Britt stood at a window, peering out over the Bay. The storm was receding. "Backs it up, yes. Proves it, no. You'd like me to conclude that because the F'thk arrived before we saw the mother ship that the mother ship cannot be real.

"You can't certify that the mother ship wasn't, for example, lurking behind the moon where we couldn't see it. You can't know that the mother ship didn't just arrive later than the F'thk, that the vessel we deal with wasn't a scout.

"The Israelis put out one fire for us. With good luck, and good planning, we can douse a few more." Britt turned toward the table, hands clasped behind his back. "I can tell you for a fact, the President will not sanction an action as desperate as an attack on starfaring aliens until he has absolute proof the mother ship doesn't exist . . . or absolutely no alternative."
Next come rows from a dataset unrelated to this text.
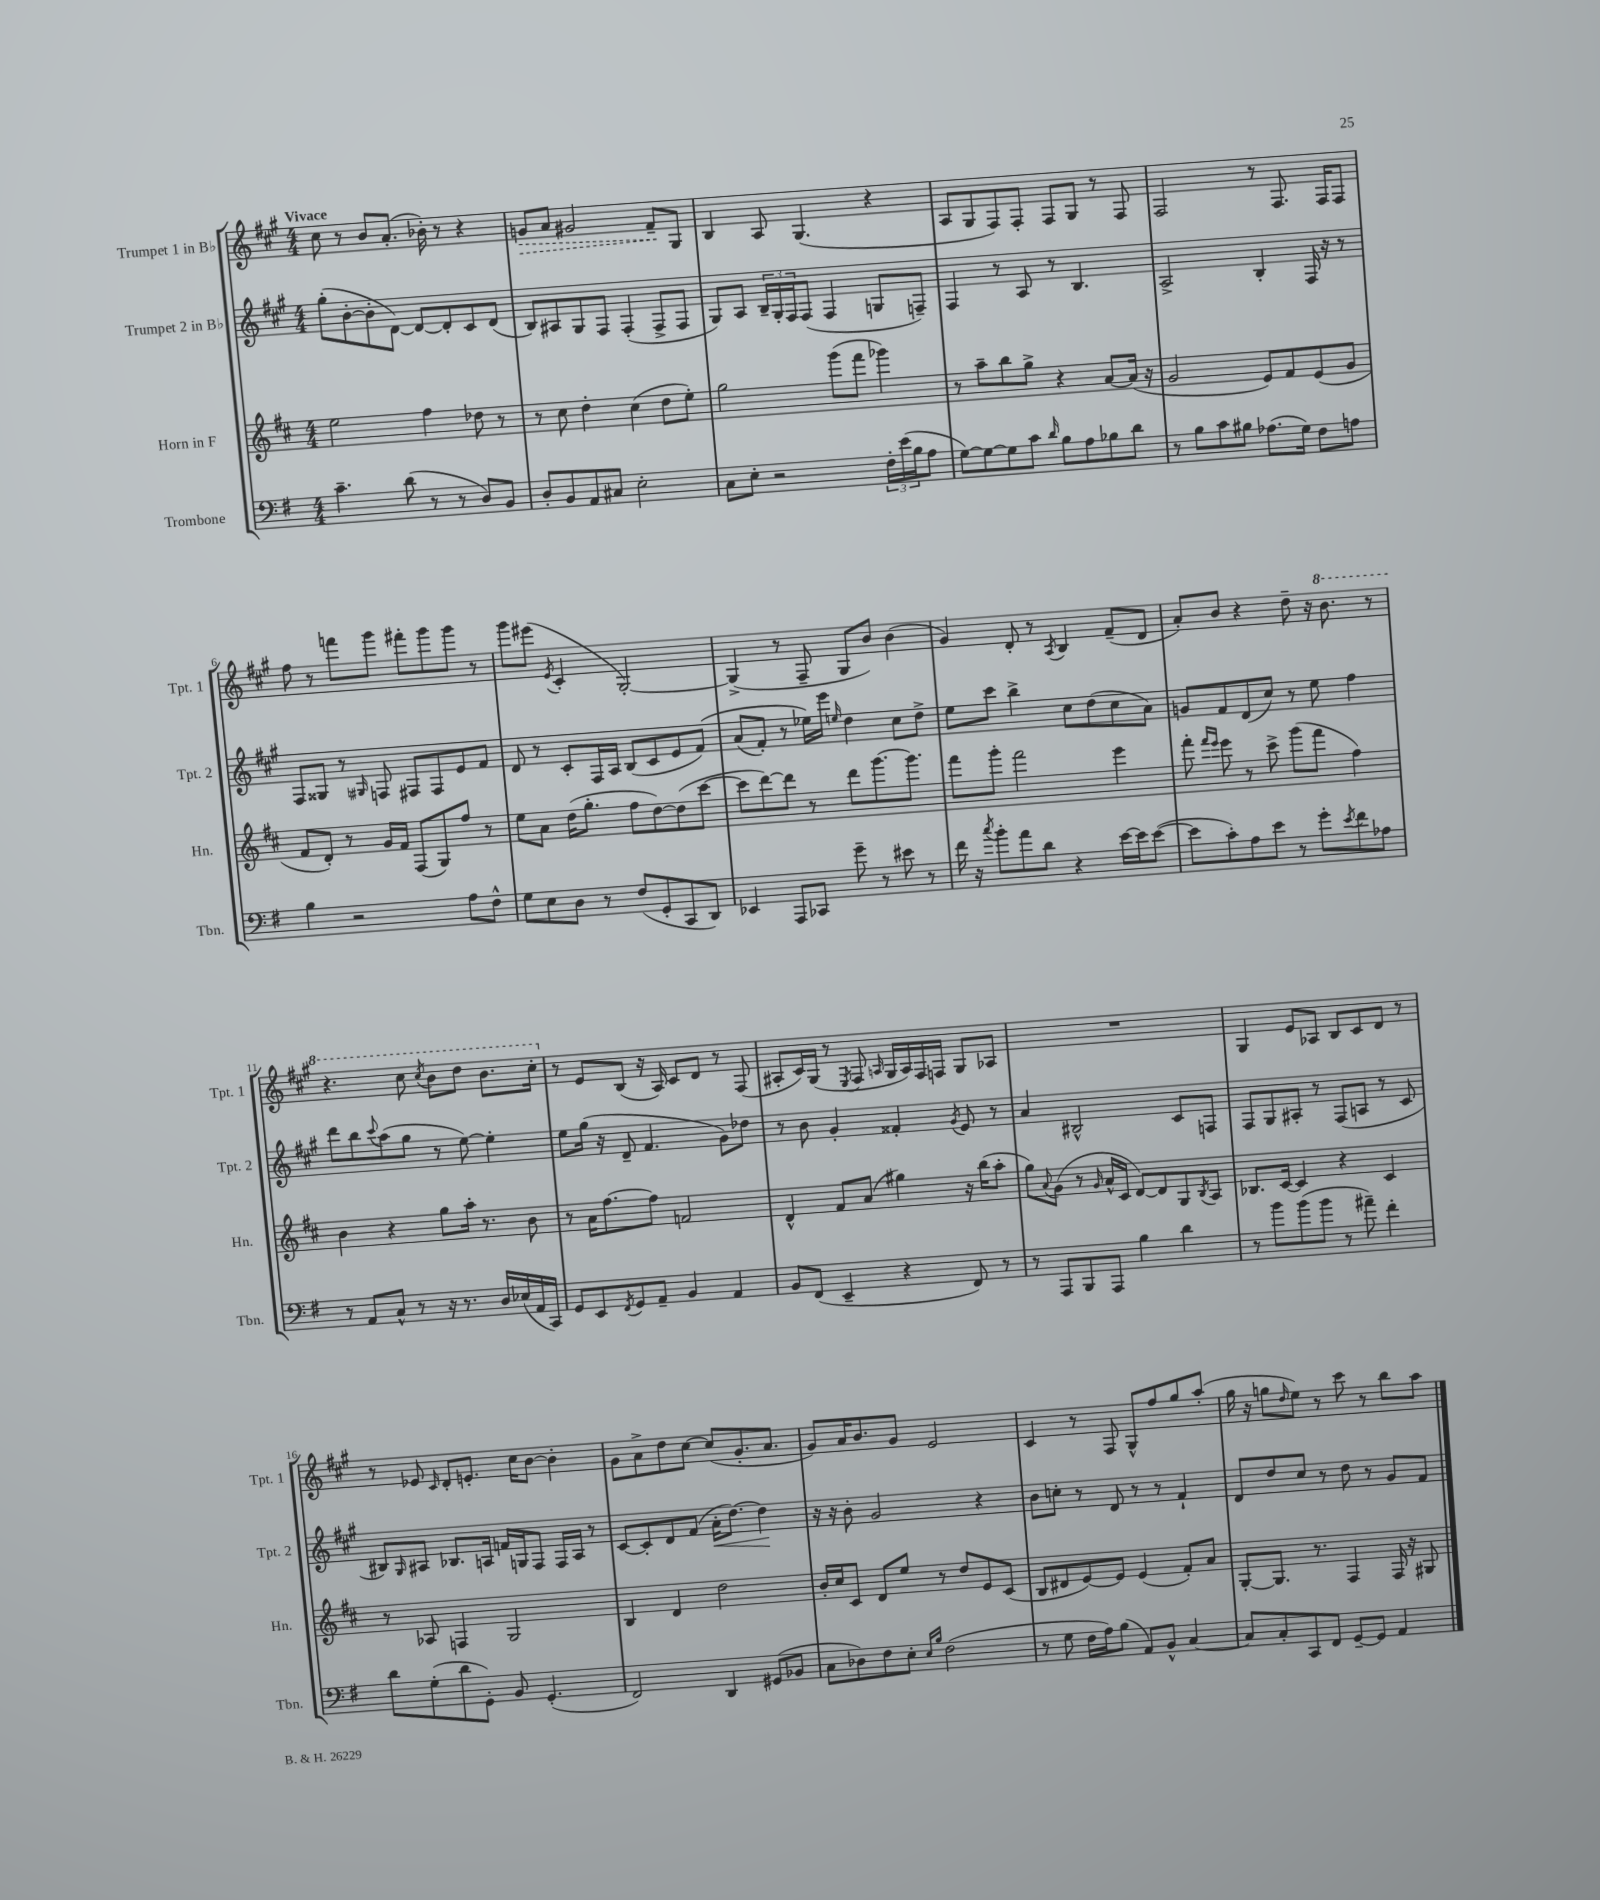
<<
\new StaffGroup <<
\new Staff = "s0" \with { instrumentName = "Trumpet 1 in Bb" shortInstrumentName = "Tpt. 1" } {
    \clef treble \key a \major \numericTimeSignature \time 4/4 \tempo "Vivace"
    cis''8 r8 b'8 a'8.-.( bes'16-.) r8 r4 |
    \once \override Hairpin.style = #'dashed-line g'8\> a'8 gis'2 fis'8--\! gis8 |
    b4 a8 gis4.( r4 |
    a8 gis8 fis8) fis8-. fis8 gis8 r8 fis8 |
    fis2 r8 fis8. fis16 fis8 |
    fis''8 r8 f'''8 gis'''8 fis'''8-. gis'''8 gis'''8 r8 |
    gis'''8 eis'''8( \acciaccatura { e'8 } cis'4-. gis2~-.) |
    gis4->( r8 fis8-- gis8 b'8) b'4( |
    gis'4) d'8-. r8 \acciaccatura { a8 } b4 fis'8--( d'8 |
    a'8-.) b'8 r4 d''8-- r16 \ottava #1 b''8. r8 |
    r4. cis'''8 \acciaccatura { cis'''8 } b''8 d'''8 b''8. cis'''16-. \ottava #0 |
    r8 e'8 b8( r16 a16) cis'8 d'8 r8 fis8( |
    ais8-. cis'16) gis16( r8 \acciaccatura { e8 } fis8 \grace { a16 } gis16 a16) fis16 f16 gis8 aes8 |
    R1 |
    gis4 e'8 aes8 b8 cis'8 d'8 r8 |
    r8 ees'8 \grace { cis'16 } d'8-. e'8.-. cis''16 b'8~ b'4-. |
    gis'8 a'8-> d''8 cis''8~ cis''8( gis'8.-. a'8. |
    gis'8) a'16 b'8. gis'8 e'2 |
    cis'4 r8 fis8 gis8-^ fis''8 gis''8 a''8-.( |
    gis''16 r16 g''8 \grace { d''16 } e''8) r8 cis'''8 r8 b''8 a''8 \bar "|." |
}
\new Staff = "s1" \with { instrumentName = "Trumpet 2 in Bb" shortInstrumentName = "Tpt. 2" } {
    \clef treble \key a \major \numericTimeSignature \time 4/4
    gis''8-.( b'8~-. b'8-. d'8~) d'8~ d'8-. cis'8 d'8( |
    b8) ais8 gis8 fis8 fis4-.( fis8-> fis8 |
    gis8) a8 \tuplet 3/2 { b16-- gis16-. fis16 } fis8( fis4 g8 f8--) |
    fis4 r8 a8 r8 b4. |
    a2-> b4-. fis16 r16 r8 |
    fis8 gisis8 r8 \grace { gis16 } f8 fis8 fis8 e'8 fis'8 |
    d'8 r8 cis'8-. fis16 a16 b8( cis'8 e'8 fis'8)\( |
    a'8( fis'8-.) r8 ees''16\) e'''16 \grace { e''16 } d''4 cis''8 d''8-> |
    e''8 cis'''8 b''4-> cis''8 d''8( cis''8 a'8) |
    g'8 fis'8 d'8( cis''8) r8 e''8 fis''4 |
    d'''8 b''8 \appoggiatura { cis'''8 } a''8( gis''8 r8 e''8~) e''4-. |
    e''8 gis''16( r16 d'8-- fis'4. gis'8) des''8 |
    r8 b'8 gis'4-. fisis'4-. \acciaccatura { gis'8 } e'8 r8 |
    a'4 bis2-^ cis'8 f8 |
    fis8 gis8 ais8-. r8 fis8( a8 r8 cis'8 |
    bis8) \grace { gis16 } ais8 bes8. a16 f'16 g16 fis8 fis16 a16 r8 |
    cis'8~ cis'8-. d'8 fis'8( a'16-.\< d''8.~) d''4\! |
    r16 r16 b'8-. gis'2 r4 |
    b'8 c''8-. r8 d'8 r8 r8 fis'4-! |
    d'8 d''8 cis''8 r8 d''8 r8 gis'8 fis'8 \bar "|." |
}
\new Staff = "s2" \with { instrumentName = "Horn in F" shortInstrumentName = "Hn." } {
    \clef treble \key d \major \numericTimeSignature \time 4/4
    e''2 fis''4 des''8 r8 |
    r8 cis''8 d''4-. cis''4( d''8 e''8-.) |
    g''2 g'''8( fis'''8 ges'''4) |
    r8 a''8-- b''8 g''8-> r4 a'8~ a'16( r16 |
    g'2 e'8) fis'8 e'8( g'8 |
    fis'8 d'8-.) r8 g'16 fis'16 fis8( g8) fis''8 r8 |
    e''8 a'8 d''16( g''8.-. fis''8 d''8~) d''8( cis'''8~ |
    cis'''8 d'''8~) d'''8 r8 d'''8 g'''8.~ g'''8. |
    fis'''8 g'''8-. fis'''2 e'''4 |
    fis'''8-. \grace { fis'''16 e'''16 } e'''8 r8 cis'''8-> g'''8( fis'''8 fis''4) |
    b'4 r4 g''8 a''16-. r8. b'8 |
    r8 a'16 fis''8.~ fis''8 f'2 |
    d'4-^ fis'8 a'8( gis''4) r16 b''16( a''8-. |
    g''8) \appoggiatura { a'8 } g'8( r8 \grace { g'16 } a'16-^ cis'16 d'8~) d'8 g8 \acciaccatura { b8 } a8 |
    bes8. cis'16~ cis'4 r4 cis'4 |
    r8 aes8 f4 g2 |
    b4 d'4 d''2 |
    b'16-. cis''16 cis'8 d'8 e''8 r8 d''8 e'8 cis'8( |
    b8 dis'8 e'8~) e'8 e'4( fis'8-.) a'8 |
    g8~-. g8. r8. fis4 fis16 r16 gis8 \bar "|." |
}
\new Staff = "s3" \with { instrumentName = "Trombone" shortInstrumentName = "Tbn." } {
    \clef bass \key g \major \numericTimeSignature \time 4/4
    c'4.-- d'8( r8 r8 d8) b,8 |
    d8-. b,8 a,8 cis8 e2-. |
    c8 e8-. r2 \tuplet 3/2 { fis16-. e'16( b16 } a8 |
    g8~) g8~ g8 c'8 \grace { d'16 } b8 a8 bes8 d'8 |
    r8 b8 c'8 bis8 aes8.( g16) fis8 a8 |
    b4 r2 a8 fis8-^ |
    g8 e8 d8 r8 fis8( g,8-. c,8 d,8) |
    ees,4 a,,8 ces,8 g'8-- r8 eis'8 r8 |
    fis'16 r16 \acciaccatura { c''8 } b'8-. a'8 d'8 r4 e'16~ e'16 e'8~( |
    e'8 c'8-.) a8 e'8 r8 g'8-. \acciaccatura { e'8 } fis'8 aes8 |
    r8 a,8 c8-^ r8 r16 r8. d16 ees16( a,16 c,16) |
    g,8 e,8 \acciaccatura { fis,8 } g,8 a,8-- b,4 a,4 |
    b,8 fis,8( e,4-- r4 fis,8) r8 |
    r8 a,,8 b,,8 a,,8 b4 d'4 |
    r8 b'8 b'8( b'8 r8 ais'8--) fis'4-. |
    d'8 g8-.( d'8 g,8-.) b,8 g,4.-.( |
    fis,2) d,4 gis,8( bes,8 |
    c8 des8) fis8 e8-. \grace { e16 b16 } fis2( |
    r8 g8 fis16 a16) b8( a,8) b,8-^ c4~ |
    c8 c8-. c,8 fis,8 g,8~-- g,8 a,4 \bar "|." |
}
>>
>>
With bad luck, they'd all soon glow in the dark. Kyle took a deep breath. "Understood. I believe there is a way to determine, once and for all, whether the mother ship is real. We'll have only one shot at the test, and—you won't like this—the experiment must involve the Russians."

As the silence stretched, he suddenly realized that Britt, Erin Fitzhugh, and Ryan Bauer were grinning. Britt gestured at Erin.

"Oh, we trust the Russians right now," she said. "Iran is a Russian client, and guess who gave us the lead to locate the Iranian nuclear-weapons factory."